Monday, May 3, 2010

American Meat: Even Grosser Than You Thought

I love meat. So when I oppose factory farming, it's not because I believe in animal rights. The lion doesn't care about animal rights when he eats a gazelle, so neither should we, as far as I'm concerned. But the fact is, the more humanely our livestock are kept and slaughtered, the healthier their meats will be. There is literally no reason cows should be fed grains, rather than grass, which turn their dung into poison, which they are forced to wade in up to their ankles until they are slaughtered. This e coli-infested dung is all over their carcasses, which often ends up in the steaks or ground beef they're eventually processed into. Rather than tackle the root cause of this, they treat it with ammonia, and soon, if they have their way, radiation, to kill the bacteria. Then we eat it. And this says nothing about feeding cows chicken feces. The sad fact is, you may never be able to enjoy a nice, healthy steak again.

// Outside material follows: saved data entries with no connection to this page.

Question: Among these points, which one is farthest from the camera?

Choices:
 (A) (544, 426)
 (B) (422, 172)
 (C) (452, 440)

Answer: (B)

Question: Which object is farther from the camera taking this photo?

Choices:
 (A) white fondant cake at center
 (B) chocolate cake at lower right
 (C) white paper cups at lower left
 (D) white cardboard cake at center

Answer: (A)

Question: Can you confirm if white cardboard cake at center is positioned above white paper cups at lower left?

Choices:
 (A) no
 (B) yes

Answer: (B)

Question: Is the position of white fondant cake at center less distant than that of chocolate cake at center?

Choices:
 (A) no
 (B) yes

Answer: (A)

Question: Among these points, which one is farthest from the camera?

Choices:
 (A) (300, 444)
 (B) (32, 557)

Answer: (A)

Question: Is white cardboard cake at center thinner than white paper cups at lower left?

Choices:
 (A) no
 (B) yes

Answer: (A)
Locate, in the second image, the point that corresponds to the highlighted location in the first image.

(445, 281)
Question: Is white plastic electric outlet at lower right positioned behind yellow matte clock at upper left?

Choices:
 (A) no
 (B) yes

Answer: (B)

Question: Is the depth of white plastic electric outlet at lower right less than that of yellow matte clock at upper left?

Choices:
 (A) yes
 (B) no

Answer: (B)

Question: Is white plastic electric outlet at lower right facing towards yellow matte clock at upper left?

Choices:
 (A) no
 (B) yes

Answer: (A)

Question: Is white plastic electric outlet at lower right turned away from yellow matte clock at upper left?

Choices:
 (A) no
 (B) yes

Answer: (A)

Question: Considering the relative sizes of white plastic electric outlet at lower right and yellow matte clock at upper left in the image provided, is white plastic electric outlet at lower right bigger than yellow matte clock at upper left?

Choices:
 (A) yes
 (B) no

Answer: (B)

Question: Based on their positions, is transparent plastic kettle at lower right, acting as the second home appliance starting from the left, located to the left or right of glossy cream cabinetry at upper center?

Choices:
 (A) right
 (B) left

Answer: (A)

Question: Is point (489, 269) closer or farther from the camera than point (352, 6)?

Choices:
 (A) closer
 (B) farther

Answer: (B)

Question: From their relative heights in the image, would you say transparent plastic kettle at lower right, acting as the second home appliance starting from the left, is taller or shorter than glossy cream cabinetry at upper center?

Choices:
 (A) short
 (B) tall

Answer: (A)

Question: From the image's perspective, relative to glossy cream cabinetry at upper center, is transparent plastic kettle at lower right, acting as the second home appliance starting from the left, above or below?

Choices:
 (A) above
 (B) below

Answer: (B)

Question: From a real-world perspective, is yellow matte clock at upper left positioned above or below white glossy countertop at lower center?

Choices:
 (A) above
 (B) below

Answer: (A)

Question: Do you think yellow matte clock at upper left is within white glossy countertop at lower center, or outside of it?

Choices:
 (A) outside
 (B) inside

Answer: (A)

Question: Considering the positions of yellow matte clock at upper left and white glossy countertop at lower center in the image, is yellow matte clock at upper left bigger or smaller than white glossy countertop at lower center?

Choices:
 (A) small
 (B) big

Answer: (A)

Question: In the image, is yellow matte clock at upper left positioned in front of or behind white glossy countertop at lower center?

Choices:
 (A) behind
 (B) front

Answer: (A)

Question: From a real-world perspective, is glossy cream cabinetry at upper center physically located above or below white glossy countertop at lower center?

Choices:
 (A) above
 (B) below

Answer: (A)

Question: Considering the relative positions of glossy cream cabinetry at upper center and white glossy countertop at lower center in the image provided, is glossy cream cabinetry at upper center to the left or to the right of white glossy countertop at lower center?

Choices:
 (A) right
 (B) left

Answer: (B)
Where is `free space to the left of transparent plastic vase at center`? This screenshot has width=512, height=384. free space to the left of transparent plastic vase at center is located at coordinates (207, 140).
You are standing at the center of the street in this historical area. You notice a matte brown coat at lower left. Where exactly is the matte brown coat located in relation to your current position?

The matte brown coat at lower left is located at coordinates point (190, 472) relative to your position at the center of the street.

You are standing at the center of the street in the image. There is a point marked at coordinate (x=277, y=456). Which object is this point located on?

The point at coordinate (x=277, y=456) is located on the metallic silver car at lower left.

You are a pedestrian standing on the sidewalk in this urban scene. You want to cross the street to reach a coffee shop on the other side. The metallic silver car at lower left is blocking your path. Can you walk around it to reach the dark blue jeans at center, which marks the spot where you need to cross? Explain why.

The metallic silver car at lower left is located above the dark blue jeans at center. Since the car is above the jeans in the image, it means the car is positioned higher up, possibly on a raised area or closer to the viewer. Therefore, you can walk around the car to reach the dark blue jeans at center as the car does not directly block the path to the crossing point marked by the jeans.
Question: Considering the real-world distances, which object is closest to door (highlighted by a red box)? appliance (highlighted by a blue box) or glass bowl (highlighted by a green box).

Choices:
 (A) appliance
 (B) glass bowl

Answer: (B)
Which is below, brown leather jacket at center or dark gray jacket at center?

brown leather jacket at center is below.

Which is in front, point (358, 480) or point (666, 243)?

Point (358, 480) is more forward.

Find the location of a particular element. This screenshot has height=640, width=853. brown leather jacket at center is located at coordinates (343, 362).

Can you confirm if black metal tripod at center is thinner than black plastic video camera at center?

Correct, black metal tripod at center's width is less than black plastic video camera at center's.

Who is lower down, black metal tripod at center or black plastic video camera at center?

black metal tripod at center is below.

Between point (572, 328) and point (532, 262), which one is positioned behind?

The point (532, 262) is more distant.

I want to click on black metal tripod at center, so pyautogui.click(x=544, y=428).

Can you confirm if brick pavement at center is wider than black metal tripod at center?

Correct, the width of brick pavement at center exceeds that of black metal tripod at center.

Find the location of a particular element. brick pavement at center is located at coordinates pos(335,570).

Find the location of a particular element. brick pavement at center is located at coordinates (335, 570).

Unless you slaughter your own cow.

    Alternet -

    In 2008, Mexican authorities rejected a shipment of U.S. beef because the meat exceeded Mexico's regulatory tolerance for copper. The rejected meat was returned to the United States, where it was sold and consumed, because the U.S. has no regulatory threshold for copper in meat.

    Incidents like this are why the food safety arm of USDA, known as the Food Safety and Inspection Service (FSIS), is under USDA scrutiny. While the public has gotten used to microbes like E. coli and salmonella threatening the nation's meat supply, and while food safety agencies make food-borne illness a high-profile priority, contamination of meat by heavy metals, veterinary drugs and pesticides has been slipping through the bureaucratic cracks.